Nit: Depending on where this script is run the ../../../ may not lead where you expect. Here is an example of having this work in all cases:

https://github.com/ucb-bar/chipyard/blob/dcf8da4b2d3a4deead95462fce36a6db5693ed45/scripts/build-toolchains.sh#L9-L18

abejgonzalez · 2022-02-21T17:57:06Z

src/main/scala/HellaCachePrefetcher.scala

+
+  //print snoop
+  when (prefetcher.io.snoop.valid) {
+    val last_snoop_addr = prefetcher.io.snoop.bits.address


This also (marginally) speeds up simulation since prints are semi-costly.

abejgonzalez · 2022-02-21T17:58:58Z

benchmarking/L1-benchmarking.py

+            resp_cycles = resp[1]
+            resp_addr = resp[4]
+            if (resp_addr in snoops): 
+                if (((int(resp_cycles) - int(snoops[resp_addr])) >= 5) and (int(resp_cycles) - int(last_resp_cycle) > 3)):


Nit: I would shift the int() casting to be right when you access the string (i.e. resp_cycles = int(resp[1]))

**Stated problem**
Retype the passage from the code review excerpt starting at "src/main/scala/HellaCachePrefetcher.scala" and ending at "prints are semi-costly.". The entries after this point are separate material, not part of the code review excerpt.

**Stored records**
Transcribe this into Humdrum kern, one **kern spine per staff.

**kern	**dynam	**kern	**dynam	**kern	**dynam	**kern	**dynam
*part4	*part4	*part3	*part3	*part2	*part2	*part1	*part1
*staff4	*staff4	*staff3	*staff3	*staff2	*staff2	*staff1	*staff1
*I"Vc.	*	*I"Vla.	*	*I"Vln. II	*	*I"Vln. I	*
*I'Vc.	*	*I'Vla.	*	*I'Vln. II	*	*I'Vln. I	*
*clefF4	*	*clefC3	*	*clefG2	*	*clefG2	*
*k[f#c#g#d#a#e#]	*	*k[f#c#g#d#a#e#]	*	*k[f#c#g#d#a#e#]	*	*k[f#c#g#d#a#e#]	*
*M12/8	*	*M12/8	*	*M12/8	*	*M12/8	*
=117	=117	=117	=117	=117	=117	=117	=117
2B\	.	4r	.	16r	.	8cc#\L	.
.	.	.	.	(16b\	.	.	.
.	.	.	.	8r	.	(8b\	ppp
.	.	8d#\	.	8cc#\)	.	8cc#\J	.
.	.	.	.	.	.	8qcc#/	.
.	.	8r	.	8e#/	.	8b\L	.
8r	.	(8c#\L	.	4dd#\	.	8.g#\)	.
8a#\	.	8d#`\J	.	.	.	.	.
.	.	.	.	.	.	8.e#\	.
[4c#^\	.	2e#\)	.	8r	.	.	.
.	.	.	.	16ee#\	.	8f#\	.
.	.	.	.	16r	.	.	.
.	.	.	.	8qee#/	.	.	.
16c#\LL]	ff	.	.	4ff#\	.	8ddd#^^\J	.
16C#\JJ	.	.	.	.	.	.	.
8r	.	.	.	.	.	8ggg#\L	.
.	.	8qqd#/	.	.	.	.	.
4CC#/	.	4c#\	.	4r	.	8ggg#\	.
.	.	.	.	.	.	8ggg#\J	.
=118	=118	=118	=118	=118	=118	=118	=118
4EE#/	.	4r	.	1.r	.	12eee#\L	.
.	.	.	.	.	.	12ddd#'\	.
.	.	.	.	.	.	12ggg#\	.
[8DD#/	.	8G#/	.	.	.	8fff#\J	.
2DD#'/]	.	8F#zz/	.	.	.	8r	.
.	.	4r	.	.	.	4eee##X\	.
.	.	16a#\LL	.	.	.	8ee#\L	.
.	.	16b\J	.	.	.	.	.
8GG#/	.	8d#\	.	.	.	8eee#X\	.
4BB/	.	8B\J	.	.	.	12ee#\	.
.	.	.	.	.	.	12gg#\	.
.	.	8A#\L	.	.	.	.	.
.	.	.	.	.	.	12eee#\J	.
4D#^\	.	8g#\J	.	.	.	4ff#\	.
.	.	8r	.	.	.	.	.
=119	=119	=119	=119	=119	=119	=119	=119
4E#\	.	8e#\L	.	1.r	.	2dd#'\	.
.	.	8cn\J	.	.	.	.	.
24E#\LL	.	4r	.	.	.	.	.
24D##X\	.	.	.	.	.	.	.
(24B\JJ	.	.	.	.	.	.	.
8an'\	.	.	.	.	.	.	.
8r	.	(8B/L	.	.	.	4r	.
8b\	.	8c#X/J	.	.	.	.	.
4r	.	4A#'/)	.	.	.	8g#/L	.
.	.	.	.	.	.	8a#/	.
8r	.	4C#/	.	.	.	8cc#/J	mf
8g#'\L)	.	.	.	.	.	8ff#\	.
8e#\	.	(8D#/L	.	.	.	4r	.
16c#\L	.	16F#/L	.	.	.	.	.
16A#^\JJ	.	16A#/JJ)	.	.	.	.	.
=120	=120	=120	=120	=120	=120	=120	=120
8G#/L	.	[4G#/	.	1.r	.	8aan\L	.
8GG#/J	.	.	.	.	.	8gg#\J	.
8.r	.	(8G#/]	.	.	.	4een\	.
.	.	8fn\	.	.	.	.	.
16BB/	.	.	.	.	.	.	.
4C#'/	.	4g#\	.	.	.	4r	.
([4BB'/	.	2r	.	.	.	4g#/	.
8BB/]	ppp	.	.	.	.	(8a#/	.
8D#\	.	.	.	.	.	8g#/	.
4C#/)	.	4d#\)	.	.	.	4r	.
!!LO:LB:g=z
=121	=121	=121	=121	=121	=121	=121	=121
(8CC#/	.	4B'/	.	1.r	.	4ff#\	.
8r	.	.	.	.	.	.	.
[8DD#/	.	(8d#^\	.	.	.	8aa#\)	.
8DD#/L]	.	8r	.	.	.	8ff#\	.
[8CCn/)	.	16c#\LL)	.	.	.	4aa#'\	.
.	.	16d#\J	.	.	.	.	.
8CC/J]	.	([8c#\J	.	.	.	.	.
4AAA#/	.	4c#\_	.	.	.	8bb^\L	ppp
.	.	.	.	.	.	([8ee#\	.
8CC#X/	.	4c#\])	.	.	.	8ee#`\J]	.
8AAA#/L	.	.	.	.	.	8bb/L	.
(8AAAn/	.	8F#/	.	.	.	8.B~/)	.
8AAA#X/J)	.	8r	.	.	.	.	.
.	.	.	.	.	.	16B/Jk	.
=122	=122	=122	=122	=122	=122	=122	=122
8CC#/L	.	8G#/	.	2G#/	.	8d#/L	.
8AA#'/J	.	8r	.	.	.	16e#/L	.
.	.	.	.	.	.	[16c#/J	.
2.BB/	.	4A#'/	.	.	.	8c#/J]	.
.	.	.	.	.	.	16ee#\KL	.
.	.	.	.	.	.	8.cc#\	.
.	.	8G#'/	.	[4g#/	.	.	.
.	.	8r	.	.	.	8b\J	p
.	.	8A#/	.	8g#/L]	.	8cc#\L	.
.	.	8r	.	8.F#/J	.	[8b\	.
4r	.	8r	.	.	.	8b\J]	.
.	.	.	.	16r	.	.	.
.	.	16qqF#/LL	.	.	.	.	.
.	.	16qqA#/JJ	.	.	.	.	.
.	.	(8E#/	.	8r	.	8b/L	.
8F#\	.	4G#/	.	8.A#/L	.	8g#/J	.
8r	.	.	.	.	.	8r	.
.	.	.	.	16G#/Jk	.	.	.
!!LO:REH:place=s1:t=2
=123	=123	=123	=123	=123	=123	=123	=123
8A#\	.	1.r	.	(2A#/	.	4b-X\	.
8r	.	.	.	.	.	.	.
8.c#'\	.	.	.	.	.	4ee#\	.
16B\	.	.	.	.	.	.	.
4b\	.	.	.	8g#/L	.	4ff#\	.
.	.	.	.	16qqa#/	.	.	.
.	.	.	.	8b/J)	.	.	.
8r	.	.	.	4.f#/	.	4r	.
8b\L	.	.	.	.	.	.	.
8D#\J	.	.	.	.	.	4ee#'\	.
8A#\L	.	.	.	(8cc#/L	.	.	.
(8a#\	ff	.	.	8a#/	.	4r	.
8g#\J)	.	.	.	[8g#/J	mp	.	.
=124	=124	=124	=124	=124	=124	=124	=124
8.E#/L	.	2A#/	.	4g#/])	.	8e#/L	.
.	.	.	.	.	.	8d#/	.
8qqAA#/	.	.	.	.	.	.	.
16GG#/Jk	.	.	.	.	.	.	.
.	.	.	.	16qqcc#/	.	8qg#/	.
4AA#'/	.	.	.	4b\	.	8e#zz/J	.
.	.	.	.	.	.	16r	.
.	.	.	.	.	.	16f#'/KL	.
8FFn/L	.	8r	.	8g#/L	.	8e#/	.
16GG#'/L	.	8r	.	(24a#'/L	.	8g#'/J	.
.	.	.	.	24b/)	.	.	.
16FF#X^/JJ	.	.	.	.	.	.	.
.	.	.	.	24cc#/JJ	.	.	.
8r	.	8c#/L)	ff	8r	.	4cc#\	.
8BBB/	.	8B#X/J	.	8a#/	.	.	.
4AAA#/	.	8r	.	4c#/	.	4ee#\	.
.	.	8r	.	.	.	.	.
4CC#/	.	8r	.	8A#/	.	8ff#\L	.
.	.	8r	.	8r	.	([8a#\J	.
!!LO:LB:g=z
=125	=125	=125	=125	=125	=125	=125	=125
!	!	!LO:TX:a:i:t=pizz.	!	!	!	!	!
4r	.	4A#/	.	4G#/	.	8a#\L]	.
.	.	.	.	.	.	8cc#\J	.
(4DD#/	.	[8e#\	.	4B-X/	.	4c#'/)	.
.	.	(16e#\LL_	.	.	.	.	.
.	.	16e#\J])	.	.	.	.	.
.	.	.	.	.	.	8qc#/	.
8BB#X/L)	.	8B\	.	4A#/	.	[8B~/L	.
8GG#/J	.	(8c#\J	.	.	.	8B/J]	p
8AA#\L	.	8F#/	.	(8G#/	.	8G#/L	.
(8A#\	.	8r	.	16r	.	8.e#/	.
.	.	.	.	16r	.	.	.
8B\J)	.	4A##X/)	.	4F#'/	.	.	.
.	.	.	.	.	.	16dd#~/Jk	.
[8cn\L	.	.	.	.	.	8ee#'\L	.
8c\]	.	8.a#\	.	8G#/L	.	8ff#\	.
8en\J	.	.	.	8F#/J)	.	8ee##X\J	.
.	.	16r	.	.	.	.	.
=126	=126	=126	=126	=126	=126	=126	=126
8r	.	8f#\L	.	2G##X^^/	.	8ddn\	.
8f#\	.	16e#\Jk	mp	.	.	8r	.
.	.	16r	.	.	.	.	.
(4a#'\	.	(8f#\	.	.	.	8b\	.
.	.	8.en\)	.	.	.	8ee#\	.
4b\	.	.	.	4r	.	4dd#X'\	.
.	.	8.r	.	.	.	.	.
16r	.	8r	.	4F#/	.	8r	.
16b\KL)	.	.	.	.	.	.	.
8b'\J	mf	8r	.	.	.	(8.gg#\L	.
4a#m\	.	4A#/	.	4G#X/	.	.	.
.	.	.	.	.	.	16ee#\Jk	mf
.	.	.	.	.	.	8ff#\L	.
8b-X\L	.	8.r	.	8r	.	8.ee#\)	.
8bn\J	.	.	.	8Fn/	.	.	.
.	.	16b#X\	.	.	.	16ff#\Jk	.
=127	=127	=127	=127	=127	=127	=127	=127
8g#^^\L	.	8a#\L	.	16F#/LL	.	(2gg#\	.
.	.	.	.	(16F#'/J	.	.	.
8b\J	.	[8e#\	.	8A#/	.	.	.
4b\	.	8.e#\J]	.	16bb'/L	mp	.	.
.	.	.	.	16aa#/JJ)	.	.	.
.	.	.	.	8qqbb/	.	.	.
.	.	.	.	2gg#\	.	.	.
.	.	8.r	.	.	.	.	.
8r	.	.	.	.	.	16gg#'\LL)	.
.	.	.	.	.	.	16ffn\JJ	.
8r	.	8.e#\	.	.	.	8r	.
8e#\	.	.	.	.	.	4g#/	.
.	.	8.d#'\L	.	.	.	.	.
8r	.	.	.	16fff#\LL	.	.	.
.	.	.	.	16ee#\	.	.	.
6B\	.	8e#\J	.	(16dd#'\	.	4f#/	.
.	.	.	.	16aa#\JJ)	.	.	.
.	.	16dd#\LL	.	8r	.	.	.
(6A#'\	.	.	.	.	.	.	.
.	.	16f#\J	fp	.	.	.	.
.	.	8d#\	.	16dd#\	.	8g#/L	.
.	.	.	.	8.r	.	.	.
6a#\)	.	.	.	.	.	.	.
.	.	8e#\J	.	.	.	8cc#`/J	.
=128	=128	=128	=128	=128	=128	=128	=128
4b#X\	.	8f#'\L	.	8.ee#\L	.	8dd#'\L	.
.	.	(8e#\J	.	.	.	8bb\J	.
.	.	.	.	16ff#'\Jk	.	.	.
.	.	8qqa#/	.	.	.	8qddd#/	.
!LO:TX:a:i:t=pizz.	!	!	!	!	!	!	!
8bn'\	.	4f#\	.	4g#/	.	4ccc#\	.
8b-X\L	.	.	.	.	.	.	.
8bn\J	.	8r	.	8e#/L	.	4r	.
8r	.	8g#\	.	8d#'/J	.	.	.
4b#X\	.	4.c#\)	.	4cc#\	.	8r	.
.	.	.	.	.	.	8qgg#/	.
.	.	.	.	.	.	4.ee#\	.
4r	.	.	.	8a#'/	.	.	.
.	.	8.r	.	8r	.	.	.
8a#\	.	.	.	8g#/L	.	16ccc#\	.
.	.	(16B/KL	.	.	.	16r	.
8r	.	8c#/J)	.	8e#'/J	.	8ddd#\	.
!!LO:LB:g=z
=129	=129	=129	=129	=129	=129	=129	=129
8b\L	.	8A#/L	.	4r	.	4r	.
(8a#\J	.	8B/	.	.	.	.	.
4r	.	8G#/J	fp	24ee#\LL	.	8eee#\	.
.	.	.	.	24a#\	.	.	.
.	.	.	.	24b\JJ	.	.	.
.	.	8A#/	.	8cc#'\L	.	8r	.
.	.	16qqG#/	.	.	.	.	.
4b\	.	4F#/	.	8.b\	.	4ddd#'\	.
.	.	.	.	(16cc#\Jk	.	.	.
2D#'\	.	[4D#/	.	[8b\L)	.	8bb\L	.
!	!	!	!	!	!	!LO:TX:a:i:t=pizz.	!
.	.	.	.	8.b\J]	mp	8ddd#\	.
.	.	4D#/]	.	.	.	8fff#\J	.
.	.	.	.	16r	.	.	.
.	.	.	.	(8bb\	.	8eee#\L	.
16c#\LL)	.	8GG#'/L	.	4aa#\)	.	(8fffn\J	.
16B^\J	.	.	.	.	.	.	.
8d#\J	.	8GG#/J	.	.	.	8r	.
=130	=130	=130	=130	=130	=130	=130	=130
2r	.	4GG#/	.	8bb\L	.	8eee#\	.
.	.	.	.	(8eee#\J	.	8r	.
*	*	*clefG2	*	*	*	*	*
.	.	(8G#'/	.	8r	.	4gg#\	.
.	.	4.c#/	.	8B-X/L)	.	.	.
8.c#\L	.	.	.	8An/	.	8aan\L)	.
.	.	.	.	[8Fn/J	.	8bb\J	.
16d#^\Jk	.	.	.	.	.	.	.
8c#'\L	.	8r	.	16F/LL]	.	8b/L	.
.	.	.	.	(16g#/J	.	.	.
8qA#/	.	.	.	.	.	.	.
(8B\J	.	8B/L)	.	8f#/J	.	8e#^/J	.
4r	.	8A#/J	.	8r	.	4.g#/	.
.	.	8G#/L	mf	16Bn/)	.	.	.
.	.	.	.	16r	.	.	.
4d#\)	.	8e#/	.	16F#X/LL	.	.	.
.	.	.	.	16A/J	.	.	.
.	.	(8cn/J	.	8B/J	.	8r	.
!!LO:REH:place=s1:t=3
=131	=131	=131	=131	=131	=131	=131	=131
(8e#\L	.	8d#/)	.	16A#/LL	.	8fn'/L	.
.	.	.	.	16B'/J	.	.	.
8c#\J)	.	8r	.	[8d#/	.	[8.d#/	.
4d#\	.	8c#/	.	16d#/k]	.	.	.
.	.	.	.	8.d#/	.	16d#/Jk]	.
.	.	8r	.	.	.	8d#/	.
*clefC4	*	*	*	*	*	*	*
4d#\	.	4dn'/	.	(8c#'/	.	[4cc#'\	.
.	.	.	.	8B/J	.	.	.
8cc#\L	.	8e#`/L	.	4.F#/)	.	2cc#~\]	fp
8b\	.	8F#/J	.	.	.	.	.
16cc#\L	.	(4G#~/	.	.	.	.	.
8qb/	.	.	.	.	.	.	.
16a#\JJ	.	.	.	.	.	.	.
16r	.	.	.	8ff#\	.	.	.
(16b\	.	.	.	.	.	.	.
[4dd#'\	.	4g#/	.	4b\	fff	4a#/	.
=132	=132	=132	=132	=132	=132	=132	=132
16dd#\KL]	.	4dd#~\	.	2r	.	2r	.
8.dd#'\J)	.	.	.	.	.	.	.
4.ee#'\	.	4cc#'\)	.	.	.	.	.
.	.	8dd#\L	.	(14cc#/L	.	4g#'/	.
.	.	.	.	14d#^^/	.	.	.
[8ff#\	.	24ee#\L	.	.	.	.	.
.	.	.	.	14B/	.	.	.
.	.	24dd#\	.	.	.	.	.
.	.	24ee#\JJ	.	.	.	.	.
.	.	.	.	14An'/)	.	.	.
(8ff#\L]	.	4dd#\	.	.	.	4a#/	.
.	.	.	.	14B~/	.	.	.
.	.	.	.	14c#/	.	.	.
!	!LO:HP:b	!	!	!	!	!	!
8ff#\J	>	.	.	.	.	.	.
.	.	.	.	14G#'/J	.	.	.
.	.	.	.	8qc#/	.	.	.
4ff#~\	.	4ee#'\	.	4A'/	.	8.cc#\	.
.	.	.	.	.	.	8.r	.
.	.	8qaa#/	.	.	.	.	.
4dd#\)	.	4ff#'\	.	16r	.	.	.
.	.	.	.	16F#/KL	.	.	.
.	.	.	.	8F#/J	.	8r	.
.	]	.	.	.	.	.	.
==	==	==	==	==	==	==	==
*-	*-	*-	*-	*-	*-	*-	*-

**Result**
src/main/scala/HellaCachePrefetcher.scala

+
+  //print snoop
+  when (prefetcher.io.snoop.valid) {
+    val last_snoop_addr = prefetcher.io.snoop.bits.address


This also (marginally) speeds up simulation since prints are semi-costly.